Ulisses de Oliveira, que faz Medicina, conta que quando veio de Goiânia para estudar em Curitiba sentiu muitas dificuldades em fazer amizades. "Acho que para estrangeiros é mais fácil fazer este tipo convite", comenta.

Três estudantes de Letras, que não quiseram se identificar - "Somos desconfiadas" -, disseram que só aceitariam o convite se ele fosse feito de forma oficial, de um instituto alemão para um brasileiro. Se estivessem em outro país, também não arriscariam fazer a mesma proposta. "Imagine quem poderia aparecer", contam. Elas concordam que as diferenças culturais pesam muito nesses momentos. "O que pode ser normal em alguns países, não é em outros", completam.

 

Diferentes visões

Por Gesa Busche

"Minhas primeiras impressões sobre Curitiba são diferentes. Por um lado, penso que esta cidade não é muito diferente da Alemanha ou da Europa Central, porque tem muitos arranha-céus, um grande lado moderno, com um completo sistema de trânsito, algumas academias e três grandes universidades. Mas, por outro lado, eu experimentei diferenças de temperamento das pessoas de Curitiba e dos alemães que conheço.

Por exemplo, eu queria ir para o bairro Guabirutuba para comprar uma bicicleta usada. Primeiro, eu não sabia onde poderia pegar um ônibus que me levasse ao bairro. Quando eu soube de onde saía, o ônibus não chegava e eu aguardei por uma hora.

Como eu deveria trabalhar no Instituto Goethe mais tarde, tomei um táxi e com isso eu não me atrasei muito tempo. Quando encontrei o local, acabei não comprando a bicicleta, pois ela estava com os pneus vazios e não havia bomba para enchê-los.
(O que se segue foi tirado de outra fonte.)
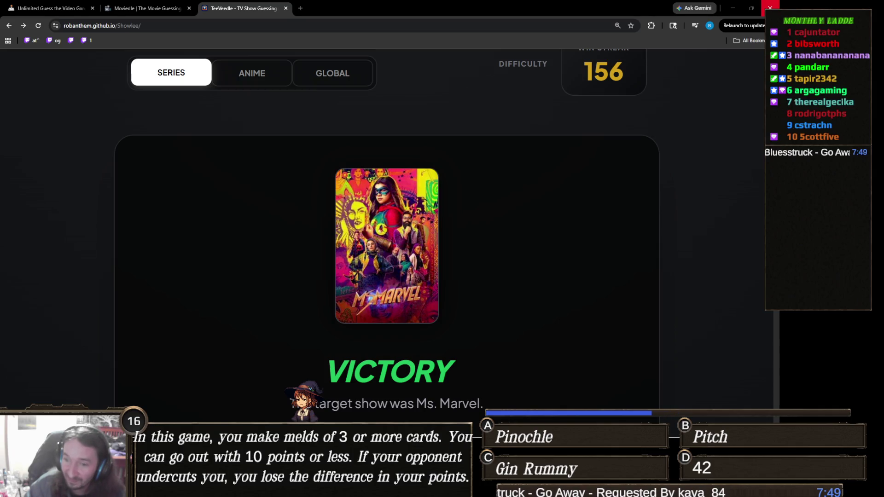
click(510, 285)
Como não falo português muito bem, eu tive alguns problemas para voltar para o Instituto Goethe. Felizmente, eu consegui pegar um ônibus que me levou para o centro da cidade e eu pude saber onde eu estava.

Esta é uma diferença entre Curitiba e a Alemanha. Lá, há um planejamento nos horários dos ônibus e existem mapas explicando todo o trajeto das linhas. Não sei como é no restante do país, mas não vejo como negativo não haver tanta organização aqui, pois dessa forma abre a possibilidade das pessoas se comunicarem e improvisarem, ao contrário da Alemanha onde cada um segue seu caminho.

Um dos pontos que me chamou mais atenção na cidade foi o número de pobres nas ruas. Quando ando por uma cidade, eu gosto da mistura das pessoas, das diferenças na roupa, na altura, na cor do cabelo ou da pele - mas não da diferença social entre as pessoas, algumas com muito e outras com pouco.

Eu gosto muito dos parques. Eles trazem um ambiente de natureza para dentro da grande cidade. Também admiro as ofertas de academias para dançar, cantar, jogar ou tocar. São muito boas para mim.

O que se sobressaiu de simpático na cidade foi a grande hospitalidade e solicitude que uma estrangeira como eu pôde experimentar.

Monumentos de Curitiba como Ópera de Arame, alguns bosques, teatros ou ruas são iguais aos monumentos de outras cidades - belos para se contemplar.

Só queria lamentar os poucos espaços para as bicicletas em Curitiba, especialmente no centro da cidade."